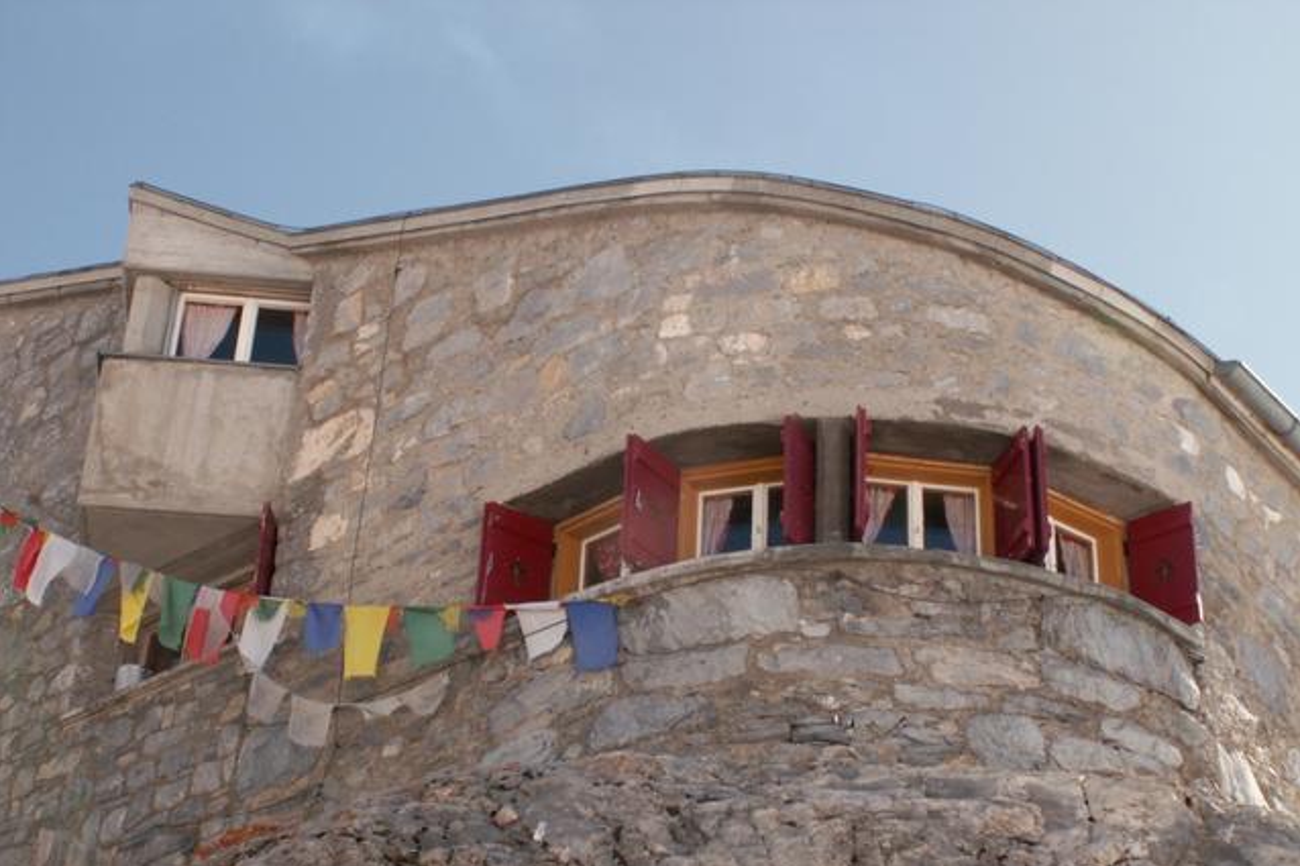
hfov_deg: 28.5
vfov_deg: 19.2
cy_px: 485
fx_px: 2563
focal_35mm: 71
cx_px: 650
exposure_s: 1/125
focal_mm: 11.27
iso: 50
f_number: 6.3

▶ _What you should do_: Please give the data again unaltered, leaving out any images.

▶ _Exercise response_:
hfov_deg: 28.5
vfov_deg: 19.2
cy_px: 485
fx_px: 2563
focal_35mm: 71
cx_px: 650
exposure_s: 1/125
focal_mm: 11.27
iso: 50
f_number: 6.3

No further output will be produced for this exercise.